Experimentado-apetecido, lo visivo está condicionado por una pauta rítmica. “La pauta de contacto… es palatina” (Nakh Ab Ra). Retumba, resuena en el cloqueo de la lengua, repercute en otras membranas, los parietales por ejemplo, raptos de frases de impulso alternado, largo y corto.
El agua confiere grandeza a los contenidos, contenidos encriptados que carecían de despliegue. El agua les permite desenvolverse para que sean lo que son. “Un mar de rozagancias rabiantes, sinfines, sin azules…” (Romina Freschi). Entrar al agua, más densa que el aire, ofrece resistencia y reflejo, da nuevas posibilidades a la visión, cambia la temperatura, la capacidad de escucha: esos chapoteos, lejanos o cercanos, las voces de gente más allá sobre la playa, el rumor ahogado del agua alrededor; los elementos arrugados, cosificados, endurecidos, entran a la habitación más amplia del mar. Nos despedimos de nuestra soledad estricta y abrazamos la soledad de cada criatura, en una carrera para sobrevivir en un medio impiadoso. Al radicalizarla, paradójicamente la alivia, la absuelve. El agua de Gabriela Bejerman, de Roberto Appratto, “enseña a ver los contenidos mentales desde el cuerpo”. El baño nos aboca a la inmensidad pero tiene un efecto además de entrada en nosotros, porque “el mismo más allá estaba en uno, y el mismo carácter insondable, desconocido, abismal del mar”.

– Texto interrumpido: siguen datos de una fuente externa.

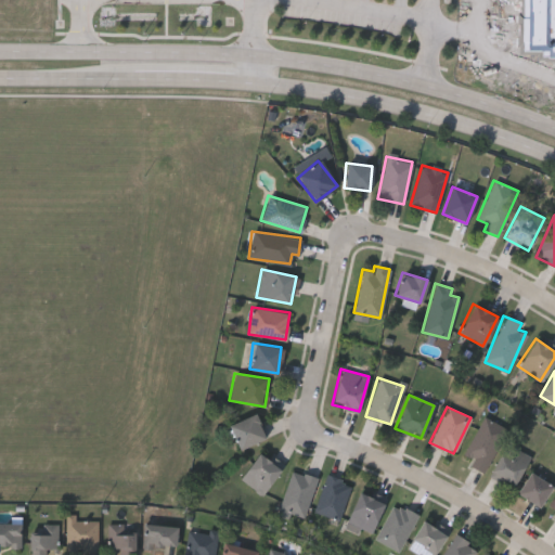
[(265,437),(240,449),(228,424),(254,412),(265,437)]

Amanda Berenguer ha investigado la topología, la generación de espacios, marinos o no. Su lugar de elección es la botella de Klein: “Depende del sitio en el que pongas al objeto, que es fundamental; y en el lugar donde te pongas tú, también. Así es que a mí se me ocurrió ponerme dentro de una botella, y sentirme que estoy dentro de una botella. La botella verde es eso, un lugar: un lugar sin lugar. Esa cosa ocurre con la cinta de Moëbius porque es una superficie que no tiene ni adentro ni afuera.”

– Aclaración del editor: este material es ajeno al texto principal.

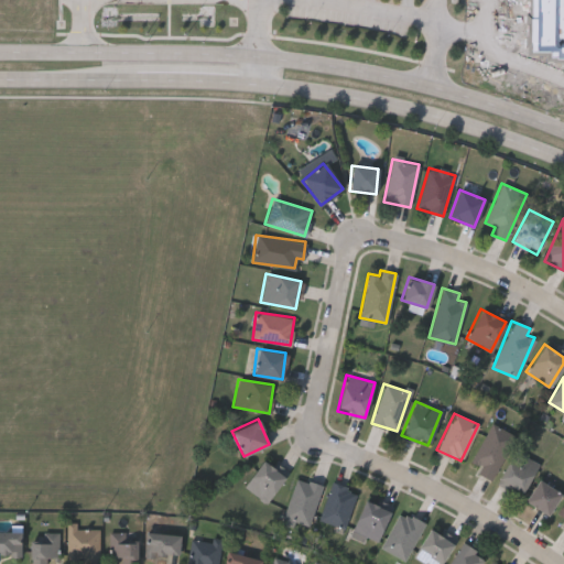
[(514,435),(491,478),(467,466),(490,422),(514,435)]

Al generar espacios múltiples, el “bufón” sigue “el camino del dios” (Juan Salzano). Pienso en Philippe Sollers: “Lo sagrado sin humor es una impostura; el humor sin lo sagrado, una caricatura”. Sagrado y humorístico, revirtiendo todos los valores, desarticulando la impostura del dogma, el escepticismo barroco sigue alerta atendiendo al misterio, ejerce una responsabilidad sagrada con espíritu espontáneo y juguetón.

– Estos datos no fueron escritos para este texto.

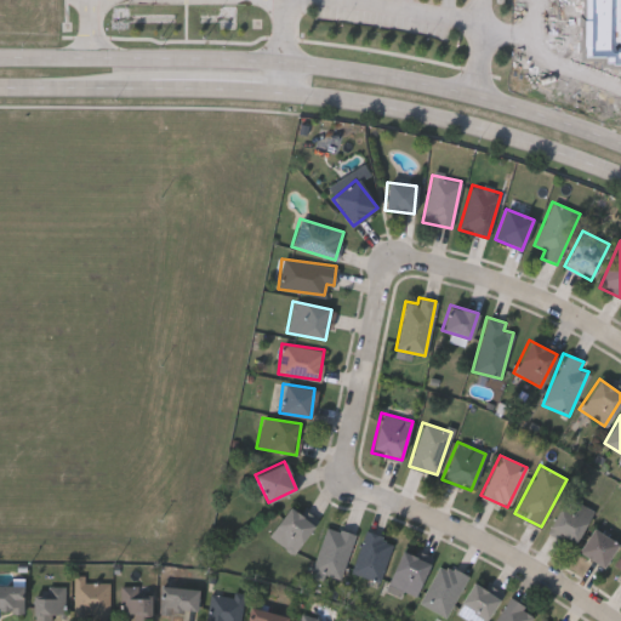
[(593,512),(573,545),(546,529),(567,496),(593,512)]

La cantilena se articula en las pautas del verso, los impulsos (“un rasguño huidizo y un graznido”, Reynaldo Jiménez) generan cada fase —cada frase, o conjunto de frases, cortas o largas—. Un látigo de repente produce un chasquido. Una manera de entonación, un aliento, antes que nada: el canto de los cedros en la taiga. Luego un sujeto, un resultado: “fui empezado” (Nakh Ab Ra). El pájaro canta, el hombre pájaro (Papageno) habla la lengua de los pájaros, sostiene el gorjeo, la modulación, colma de palabras que caen como peces todavía vivos en el cabrilleo. “Suruvu es el alma-palabra convertida en párraro” (Wilson Bueno).
He aquí la chanson, el envío. Un ser de paso sacude los huesos y remueve el serpentario. No es una hembra, es un hembroide.
“Canta la noche salvaje/ sus ventriloquias del Congo/ en un gangoso diptongo/ de guturación salvaje” (Julio Herrera y Reissig).